Oostindies Vloeipapier. Een Samenspraak tusschen een Koopman en een Rentenier, of sterke uitbeelding van de verregaande dwaasheid der Ryken in ons Land, die, betoverd door waan van hooge Intrest, hun capitaal waagen tot styving der Engelsen, ten nadeele van het Vaderland, en bekommering van 's Lands wyze en getrouwe Vaderen.

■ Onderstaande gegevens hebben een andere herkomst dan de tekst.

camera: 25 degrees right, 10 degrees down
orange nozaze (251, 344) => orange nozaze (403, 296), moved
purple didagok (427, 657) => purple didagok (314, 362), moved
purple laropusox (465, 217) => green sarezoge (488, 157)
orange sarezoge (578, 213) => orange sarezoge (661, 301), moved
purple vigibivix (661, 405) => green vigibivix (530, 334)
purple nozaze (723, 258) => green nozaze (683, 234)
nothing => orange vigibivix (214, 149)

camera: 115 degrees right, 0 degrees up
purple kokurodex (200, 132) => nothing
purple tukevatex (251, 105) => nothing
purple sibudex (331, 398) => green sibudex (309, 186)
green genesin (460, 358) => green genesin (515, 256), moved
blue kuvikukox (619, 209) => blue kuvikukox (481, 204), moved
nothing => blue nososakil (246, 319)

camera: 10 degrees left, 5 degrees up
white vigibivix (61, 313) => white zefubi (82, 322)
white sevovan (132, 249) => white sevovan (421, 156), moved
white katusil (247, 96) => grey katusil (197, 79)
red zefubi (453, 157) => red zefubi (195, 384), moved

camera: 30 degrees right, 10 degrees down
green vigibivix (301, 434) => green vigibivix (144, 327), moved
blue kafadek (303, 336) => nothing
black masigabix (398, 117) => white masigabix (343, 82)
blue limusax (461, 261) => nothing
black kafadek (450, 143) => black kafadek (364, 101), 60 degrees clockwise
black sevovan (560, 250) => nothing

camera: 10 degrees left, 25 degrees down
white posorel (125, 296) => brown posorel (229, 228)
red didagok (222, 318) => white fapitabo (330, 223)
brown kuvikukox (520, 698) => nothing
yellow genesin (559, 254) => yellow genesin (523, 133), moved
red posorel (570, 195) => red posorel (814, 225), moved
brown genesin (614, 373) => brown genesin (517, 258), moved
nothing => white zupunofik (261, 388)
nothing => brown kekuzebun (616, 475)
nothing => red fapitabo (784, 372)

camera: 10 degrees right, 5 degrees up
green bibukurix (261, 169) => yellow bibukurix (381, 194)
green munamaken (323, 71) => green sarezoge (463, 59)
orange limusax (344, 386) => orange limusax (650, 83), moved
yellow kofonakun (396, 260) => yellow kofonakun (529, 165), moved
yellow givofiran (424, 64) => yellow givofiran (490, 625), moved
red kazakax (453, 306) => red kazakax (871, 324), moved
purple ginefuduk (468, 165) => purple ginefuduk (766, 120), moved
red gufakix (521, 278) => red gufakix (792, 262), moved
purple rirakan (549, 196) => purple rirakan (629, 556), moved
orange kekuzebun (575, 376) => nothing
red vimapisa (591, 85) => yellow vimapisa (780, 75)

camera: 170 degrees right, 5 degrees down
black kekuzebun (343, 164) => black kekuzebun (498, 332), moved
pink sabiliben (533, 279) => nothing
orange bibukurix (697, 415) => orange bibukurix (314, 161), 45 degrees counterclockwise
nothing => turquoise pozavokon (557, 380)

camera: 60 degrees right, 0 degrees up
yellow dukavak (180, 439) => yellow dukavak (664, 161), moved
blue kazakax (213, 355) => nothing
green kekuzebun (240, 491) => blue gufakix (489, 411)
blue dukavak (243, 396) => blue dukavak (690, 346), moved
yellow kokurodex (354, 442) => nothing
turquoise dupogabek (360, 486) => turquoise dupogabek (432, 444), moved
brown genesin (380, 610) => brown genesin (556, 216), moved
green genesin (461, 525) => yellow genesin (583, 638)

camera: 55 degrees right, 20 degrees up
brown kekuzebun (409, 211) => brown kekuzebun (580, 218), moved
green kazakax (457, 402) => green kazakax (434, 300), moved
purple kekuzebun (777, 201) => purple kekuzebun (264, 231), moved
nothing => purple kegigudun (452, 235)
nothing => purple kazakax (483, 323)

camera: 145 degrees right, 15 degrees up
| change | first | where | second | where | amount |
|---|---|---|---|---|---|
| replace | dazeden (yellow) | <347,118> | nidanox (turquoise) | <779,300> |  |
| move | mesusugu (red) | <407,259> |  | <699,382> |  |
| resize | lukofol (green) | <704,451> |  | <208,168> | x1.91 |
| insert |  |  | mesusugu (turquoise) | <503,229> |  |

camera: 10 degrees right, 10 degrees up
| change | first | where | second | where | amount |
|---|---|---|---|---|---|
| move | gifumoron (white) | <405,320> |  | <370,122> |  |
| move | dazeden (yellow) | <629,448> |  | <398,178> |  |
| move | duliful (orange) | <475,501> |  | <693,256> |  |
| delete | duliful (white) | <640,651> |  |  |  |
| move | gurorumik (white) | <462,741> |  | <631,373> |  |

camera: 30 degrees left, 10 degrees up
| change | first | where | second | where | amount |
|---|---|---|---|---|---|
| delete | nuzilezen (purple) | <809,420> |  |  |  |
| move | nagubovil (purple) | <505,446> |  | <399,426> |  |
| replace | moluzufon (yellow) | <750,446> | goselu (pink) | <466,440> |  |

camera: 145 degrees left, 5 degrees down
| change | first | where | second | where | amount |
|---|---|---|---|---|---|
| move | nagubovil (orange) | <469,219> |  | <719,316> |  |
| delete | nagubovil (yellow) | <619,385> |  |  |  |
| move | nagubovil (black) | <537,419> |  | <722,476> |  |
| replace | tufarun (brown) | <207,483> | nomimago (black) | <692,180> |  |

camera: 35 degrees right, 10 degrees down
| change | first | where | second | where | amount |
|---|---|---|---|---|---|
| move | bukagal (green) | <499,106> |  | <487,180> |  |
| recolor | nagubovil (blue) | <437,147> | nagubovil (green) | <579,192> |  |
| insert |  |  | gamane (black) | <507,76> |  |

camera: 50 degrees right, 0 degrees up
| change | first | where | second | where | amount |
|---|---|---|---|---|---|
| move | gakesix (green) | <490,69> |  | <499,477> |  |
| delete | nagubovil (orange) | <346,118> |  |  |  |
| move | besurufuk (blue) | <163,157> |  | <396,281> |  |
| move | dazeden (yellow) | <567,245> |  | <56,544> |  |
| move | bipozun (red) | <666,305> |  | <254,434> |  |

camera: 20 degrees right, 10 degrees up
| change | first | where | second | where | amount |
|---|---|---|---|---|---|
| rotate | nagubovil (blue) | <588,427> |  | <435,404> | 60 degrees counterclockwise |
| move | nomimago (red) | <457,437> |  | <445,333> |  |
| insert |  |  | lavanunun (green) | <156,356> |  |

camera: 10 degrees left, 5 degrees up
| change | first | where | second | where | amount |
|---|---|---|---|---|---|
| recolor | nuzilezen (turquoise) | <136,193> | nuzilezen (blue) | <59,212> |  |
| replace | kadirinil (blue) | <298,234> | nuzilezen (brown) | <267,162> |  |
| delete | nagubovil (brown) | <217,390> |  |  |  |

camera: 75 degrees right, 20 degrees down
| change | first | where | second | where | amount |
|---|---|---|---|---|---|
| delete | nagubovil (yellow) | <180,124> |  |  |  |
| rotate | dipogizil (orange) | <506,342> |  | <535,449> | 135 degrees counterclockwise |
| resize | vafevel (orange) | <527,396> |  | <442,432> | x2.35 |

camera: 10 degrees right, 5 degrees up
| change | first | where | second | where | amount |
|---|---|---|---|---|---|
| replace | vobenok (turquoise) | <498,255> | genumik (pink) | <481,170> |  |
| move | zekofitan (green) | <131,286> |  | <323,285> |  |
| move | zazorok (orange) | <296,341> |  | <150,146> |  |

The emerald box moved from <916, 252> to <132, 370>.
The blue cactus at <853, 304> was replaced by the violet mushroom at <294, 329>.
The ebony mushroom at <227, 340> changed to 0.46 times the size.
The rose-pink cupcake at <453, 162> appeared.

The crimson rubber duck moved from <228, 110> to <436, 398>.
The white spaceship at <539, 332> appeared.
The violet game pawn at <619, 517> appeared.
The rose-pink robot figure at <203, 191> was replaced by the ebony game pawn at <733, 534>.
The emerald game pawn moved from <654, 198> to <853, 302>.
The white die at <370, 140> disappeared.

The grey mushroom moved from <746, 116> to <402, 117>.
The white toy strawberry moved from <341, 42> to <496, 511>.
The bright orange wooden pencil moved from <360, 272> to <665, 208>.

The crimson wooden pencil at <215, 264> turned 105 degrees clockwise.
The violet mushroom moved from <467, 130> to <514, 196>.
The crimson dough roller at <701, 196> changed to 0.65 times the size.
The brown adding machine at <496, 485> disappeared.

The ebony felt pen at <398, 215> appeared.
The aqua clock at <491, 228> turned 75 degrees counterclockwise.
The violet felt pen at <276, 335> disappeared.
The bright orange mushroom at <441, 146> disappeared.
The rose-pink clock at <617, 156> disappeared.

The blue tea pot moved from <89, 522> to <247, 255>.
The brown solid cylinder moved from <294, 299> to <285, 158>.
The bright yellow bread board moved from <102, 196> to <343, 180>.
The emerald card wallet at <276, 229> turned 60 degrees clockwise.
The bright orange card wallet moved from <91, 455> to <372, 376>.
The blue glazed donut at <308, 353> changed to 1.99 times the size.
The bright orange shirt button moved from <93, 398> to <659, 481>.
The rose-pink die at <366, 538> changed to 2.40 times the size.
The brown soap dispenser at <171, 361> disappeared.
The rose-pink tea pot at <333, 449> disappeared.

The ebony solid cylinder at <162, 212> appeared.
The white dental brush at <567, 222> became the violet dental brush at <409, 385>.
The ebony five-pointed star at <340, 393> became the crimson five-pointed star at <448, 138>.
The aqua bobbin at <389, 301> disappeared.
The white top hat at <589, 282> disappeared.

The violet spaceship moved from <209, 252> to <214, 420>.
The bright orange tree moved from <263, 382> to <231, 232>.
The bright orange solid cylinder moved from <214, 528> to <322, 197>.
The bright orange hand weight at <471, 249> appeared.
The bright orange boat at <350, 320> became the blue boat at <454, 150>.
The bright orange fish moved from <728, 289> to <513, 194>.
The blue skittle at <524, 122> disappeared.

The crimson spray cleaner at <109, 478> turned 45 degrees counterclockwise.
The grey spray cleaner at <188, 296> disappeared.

Kooplieden en Renteniers verschillen in de tegenwoordige omstandigheden, vooral met betrekking tot de Engelsche Fondsen magtig veel in hunne denkwyze; en overeenkomstig daarmede, is deeze Samenspraak ingerigt; welke, zo ze al niet volstrekt overtuigend zy, ten minste lessen van voorzigtigheid inboezemt. De Koopman tragt den Rentenier over te haalen, om hem, ter voortzettinge van zynen handel, eene somme gelds op te schieten; doch de Rentenier vindt den Handel te wisselvallig, om zyn geld op die manier uit te zetten. By den voortgang van 't Gesprek komen ze tot de Engelsche Fondsen, op welken de Rentenier nog een goed vertrouwen heeft, en die de Koopman in tegendeel als zeer wankelende, ja sterk geheel ten val neigende, beschouwt. Wel byzonder is de Rentenier zeer in zyn schik, dat het hem gelukt zy in te schryven, in de opneeming van de twaalf Millioenen Ponden, waarvan de Oostindische Compagnie den Intrest, tegen vyf perCent. zal betaalen; en de Koopman ziet juist deeze uitvinding, om de Hollanders op nieuw te lokken, en hun Capitaal nog meer in Engeland te brengen, als ten hoogste gevaarlyk aan. In de redewisseling daarover gehouden is de Koopman, overeenkomstig met het oogmerk van dit Geschrift, ver boven den Rentenier; dan de redeneeringen van den Koopman kunnen egter het vertrouwen van den Rentenier, schoon ze 't enigzins verzwakken, niet geheel verbreeken; dit geeft hem ten laatste aanleiding om naar zyn Kabinet te gaan, ten einde den Koopman die Instrumenten te laaten zien, om hem van derzelver dugtigheid te overtuigen, en dus te toonen, dat hy geen rede hebbe, om desaangaande te vreezen. Dan ziet, dezelven openende ontdekt hy, ‘dat zyne Instrumenten oost-indies papier zyn, 't welk zo vloeibaar is, dat 'er geen schakel van Rede uit kunne geleezen worden.’ Zulks ontzet den Rentenier, en by ongeluk geraaken zyne handen in eene geweldige beeving, die ten gevolge heeft, dat het Vloeibaar in flarde scheare; het welk hem als
raadeloos maakt. In die omstandigheden vindt de Koopman niets raadzaamer, dan hem eene goede dosis Fransche Brandewyn en Engelsche All, die by de band was, in te geeven, om hem in een soes te doen vallen, en zyn verdriet door eene sluimering te laaten verrigten.